With that said, one thing that always seems to come up whenever I bring up this website is the fact that the church truly is facing a rapidly changing landscape. In fact it is due to these rapid changes that our previous ways of calling and preparing pastors and church leaders are becoming obsolete. More and more congregations no longer need, nor can they afford, a full time minister carrying at least three years worth of graduate degree debt, not to mention a large staff full of such ministers! And this is because fewer and fewer congregations come about as they did a generation or two ago, when it was possible to show up in a city and find a ready supply of Presbyterians, Baptists, Lutherans, and Methodists all looking for First _____ Church of Yourtown, USA.
All this to say: any plan to seek, call, prepare, and support the next generation of leaders of disciple making communities must take into account this changing landscape. The church of tomorrow cannot depend on the seminary (model) of yesterday.
So how to move forward? Three preliminary thoughts:
We the Church (thank you Toronto Raptors) need to explore more deeply the bi-vocational ministry model. Sure it's great to have a full-time staff to meet all of our spiritual needs, but there are some very serious negatives that go along with this model of ministry. I'm not saying that it's never the right way to go, simply that it may be very rare moving forward. Paul both supported fully supporting ministry leaders, but himself was a self-supporting missionary who made and sold tents (imagine him in an REI sales clerk vest...).

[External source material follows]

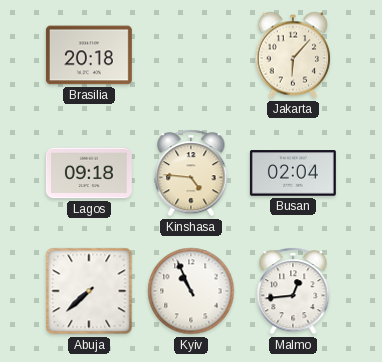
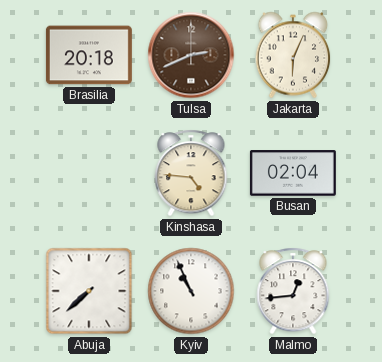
Tulsa: none -> 2:41
Jakarta: 6:07 -> 6:04
Lagos: 09:18 -> none
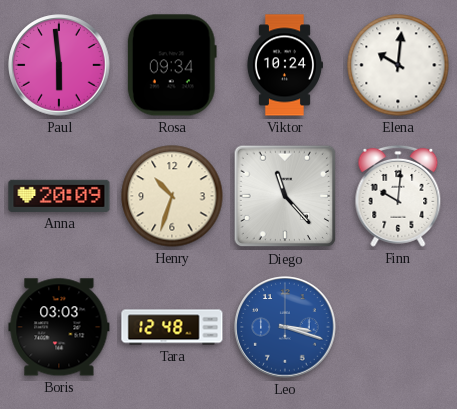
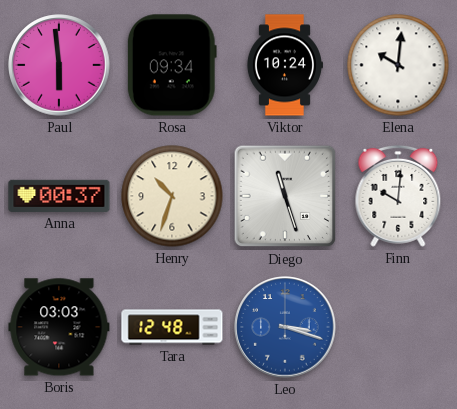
Anna: 20:09 -> 00:37
Diego: 11:23 -> 11:27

Community, community, community: I know it's an overused word, and every church wants more and better of it. Nobody hates community. But do we truly understand it theologically and sociologically? When I was leading a ministry, I used to be a little impatient with congregants who criticized our "lack of community": I was a little too quick to quote JFK and encourage them to be the solution to the problem they were seeing. I now understand more clearly that while we can't seek to build a social club, the Body of Christ lives and breathes through the relationships in it. What's making this abundantly clear to me is now being in more of an observer/member role. Now that more detached from the day to day operations of a ministry, and more plugged into the 9 to 5 world, I can see how spiritually dry life can get, and how that can lead into a slow spiral of spiritual and emotional bleed out. The church of tomorrow will not depend on programs to try and create community. It will be a radical alternative to life as society knows it.

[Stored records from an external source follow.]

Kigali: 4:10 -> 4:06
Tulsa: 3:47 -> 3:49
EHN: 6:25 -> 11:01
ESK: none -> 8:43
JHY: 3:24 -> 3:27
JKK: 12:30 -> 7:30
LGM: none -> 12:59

We cannot see social justice as a "program" of the church. I heard someone once ask, "What will the church do when justice is no longer cool?" I think we're finding out as we speak. Christ's daily walk with the most oppressed in Israel is quickly forgotten in a 5,000 seat air conditioned mega church sanctuary with plush seats and smoke machines. This goes with the previous point. Real community means justice will be sought for all of our neighbors, and we will show our love with our whole lives, not just once a week or one week a year.